Conto das terças-feiras – Forçando a barra
Gilberto Carvalho Pereira – Fortaleza, 23 de fevereiro de 2021
Henry Charles foi sempre um devorador de livros, desde os seis anos. O incentivo partiu de seu pai, alemão de nascimento, mas brasileiro de coração, fissurado também nos livros. O nome do filho foi dado em homenagem ao escritor Henry Charles Bukowski Jr. O pai não admitia que o filho fosse chamado apenas de Henry ou Charles, achava que agindo assim as pessoas estariam menosprezando o nome do grande escritor e poeta alemão, que viveu e morreu nos Estados Unidos (1929 – 1994).
Os primeiros livros dados para o menino foram de escritores brasileiros, do gênero infantil, como a idade pedia. Logo desprezou esse gênero, tendo o seu pai partido para os contos curtos, com histórias singelas, ingênuas. Inicialmente ele os lia ao final, sempre criticando os desfechos dados pelos autores. Pedia ao pai histórias mais vibrantes, mais contundentes. Preocupado, o pai tornou-se crítico das leituras de Henry Charles, não que ele tenha se tornado censor, queria apenas agradar o já adolescente, com medo de que ele passasse a odiar os livros. A tentativa era para fazer do amado filho um escritor de renome internacional, como o seu autor preferido fora, Henry Charles Bukowski Jr.
Sem sucesso, a solução pensada foi trazer um psicólogo e escritor para junto do garoto, na expectativa de descobrir o motivo ou motivos das consecutivas rejeições aos livros adquiridos. No quarto do garoto já não cabia mais livros, estantes cheias, debaixo da cama livros lidos apenas pela metade. O interessante era que o filho sempre estava a pedir mais e mais livros. Já não importava o gênero, contanto que fossem líricos, épicos ou dramáticos.
No primeiro contato que teve com o garoto, o psicólogo percebeu naquele leitor que lia muito, faltava prazer e paixão pela leitura. Só queria agradar o pai, o velho alemão, que, embora um disciplinador impetuoso, procurava sempre agradar o filho. Não sabia que estava tentando fazer do filho aquilo que ele não conseguira ser.
Aprofundando suas observações, o psicólogo percebeu que todos os livros já lidos pelo garoto continham palavras e desenhos, referenciando a fatos e ações descritas nessas obras.
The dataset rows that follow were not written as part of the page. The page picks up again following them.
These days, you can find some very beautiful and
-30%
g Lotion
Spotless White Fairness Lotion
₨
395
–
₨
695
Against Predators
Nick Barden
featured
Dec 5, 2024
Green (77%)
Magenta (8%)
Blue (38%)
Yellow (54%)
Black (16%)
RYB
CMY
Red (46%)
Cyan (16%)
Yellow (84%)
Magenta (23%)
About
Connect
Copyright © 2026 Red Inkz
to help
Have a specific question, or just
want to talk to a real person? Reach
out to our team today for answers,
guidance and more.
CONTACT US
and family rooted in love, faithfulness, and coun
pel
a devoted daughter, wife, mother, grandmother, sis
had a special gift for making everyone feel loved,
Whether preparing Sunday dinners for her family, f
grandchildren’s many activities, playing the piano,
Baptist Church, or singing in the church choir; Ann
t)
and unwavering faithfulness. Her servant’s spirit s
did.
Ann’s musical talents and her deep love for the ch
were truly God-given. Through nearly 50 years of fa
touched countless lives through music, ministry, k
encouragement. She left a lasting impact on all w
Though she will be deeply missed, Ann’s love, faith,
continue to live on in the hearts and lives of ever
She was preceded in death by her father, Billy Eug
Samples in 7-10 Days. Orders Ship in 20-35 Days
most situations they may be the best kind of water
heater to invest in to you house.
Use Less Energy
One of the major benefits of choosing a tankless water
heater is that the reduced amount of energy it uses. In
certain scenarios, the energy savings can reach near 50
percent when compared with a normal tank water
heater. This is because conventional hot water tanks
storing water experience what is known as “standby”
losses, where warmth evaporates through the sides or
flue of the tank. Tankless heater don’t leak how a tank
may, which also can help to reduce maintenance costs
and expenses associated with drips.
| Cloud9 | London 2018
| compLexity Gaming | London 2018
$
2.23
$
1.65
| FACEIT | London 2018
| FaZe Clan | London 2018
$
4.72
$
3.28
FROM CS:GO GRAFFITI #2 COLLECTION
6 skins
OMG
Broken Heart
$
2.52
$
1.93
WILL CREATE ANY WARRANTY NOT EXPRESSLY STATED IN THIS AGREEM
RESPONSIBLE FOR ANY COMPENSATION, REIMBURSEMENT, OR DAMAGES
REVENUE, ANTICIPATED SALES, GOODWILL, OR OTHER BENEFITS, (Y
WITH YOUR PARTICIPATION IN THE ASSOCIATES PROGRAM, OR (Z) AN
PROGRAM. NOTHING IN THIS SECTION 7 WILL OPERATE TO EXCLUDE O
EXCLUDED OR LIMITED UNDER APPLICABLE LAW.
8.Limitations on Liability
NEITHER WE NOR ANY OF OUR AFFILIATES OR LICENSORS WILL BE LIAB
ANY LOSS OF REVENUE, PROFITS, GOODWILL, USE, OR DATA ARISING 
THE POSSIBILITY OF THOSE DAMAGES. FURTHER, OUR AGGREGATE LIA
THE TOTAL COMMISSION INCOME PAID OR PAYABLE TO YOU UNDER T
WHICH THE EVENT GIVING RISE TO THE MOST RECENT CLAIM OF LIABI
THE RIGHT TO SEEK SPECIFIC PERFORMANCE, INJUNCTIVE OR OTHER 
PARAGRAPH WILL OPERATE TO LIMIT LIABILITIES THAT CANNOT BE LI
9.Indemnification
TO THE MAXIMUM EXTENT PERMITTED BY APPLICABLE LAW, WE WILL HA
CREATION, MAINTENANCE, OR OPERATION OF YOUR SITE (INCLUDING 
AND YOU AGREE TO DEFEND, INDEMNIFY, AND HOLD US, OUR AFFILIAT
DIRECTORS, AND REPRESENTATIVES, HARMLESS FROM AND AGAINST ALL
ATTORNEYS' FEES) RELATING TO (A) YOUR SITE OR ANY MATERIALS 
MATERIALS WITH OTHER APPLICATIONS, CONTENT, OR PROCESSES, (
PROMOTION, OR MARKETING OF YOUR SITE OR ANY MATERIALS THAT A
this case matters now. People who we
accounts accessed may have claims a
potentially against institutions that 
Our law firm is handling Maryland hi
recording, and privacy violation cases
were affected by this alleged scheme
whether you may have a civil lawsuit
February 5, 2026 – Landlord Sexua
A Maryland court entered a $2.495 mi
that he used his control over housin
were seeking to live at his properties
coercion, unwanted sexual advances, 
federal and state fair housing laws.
Como negando todo o empenho do pai em fazê-lo grande escritor, demonstrava não entender que as palavras ali expostas nada significavam para ele, não representava o que gostaria de encontrar em um livro.
Por outro lado, as figuras eram bastante significativas, falavam do desacordo entre ele e o autor. Expressavam os diálogos que gostaria de ler, dos finais de cada obra lida por completo. Na maioria das vezes as figuras eram vivas, brilhantes e profundas. Mesmo sem chegar ao final da história, desenhava como essa deveria ter sido escrita. Impressionado, o psicólogo arriscou uma questão:
— Henry Charles, você realmente gosta de ler livros?
Acabrunhado, o adolescente olhou para um lado e para o outro como verificando se o pai estava presente e respondeu:
— Na verdade, não! Só estou tentando agradar ao meu pai. Eu sei que tenho condições de escrever qualquer coisa, mas meu desejo é aprender a desenhar, a pintar, realizar-me como pintor, ter um ateliê próprio, onde eu pudesse expressar minhas angústias, meus desejos e minhas alegrias, - concluiu o garoto.
Informado e conformado, o pai aceitou as ponderações do psicólogo, colocou o garoto em uma das melhores escolas de desenho e pintura de sua cidade, deixando-o livre para voar, fazer de sua vida momentos de efervescente criação.
Duas semanas depois o psicólogo teve uma agradável surpresa, chegaram a sua casa todos os livros que Henry Charles tentara ler e não conseguira. Entre esses, um livro autoral, escrito todo à mão e encadernado artesanalmente. Na sua última página, a seguinte frase:
Obrigado grande mestre, por ter me direcionado ao ponto certo de minha vida!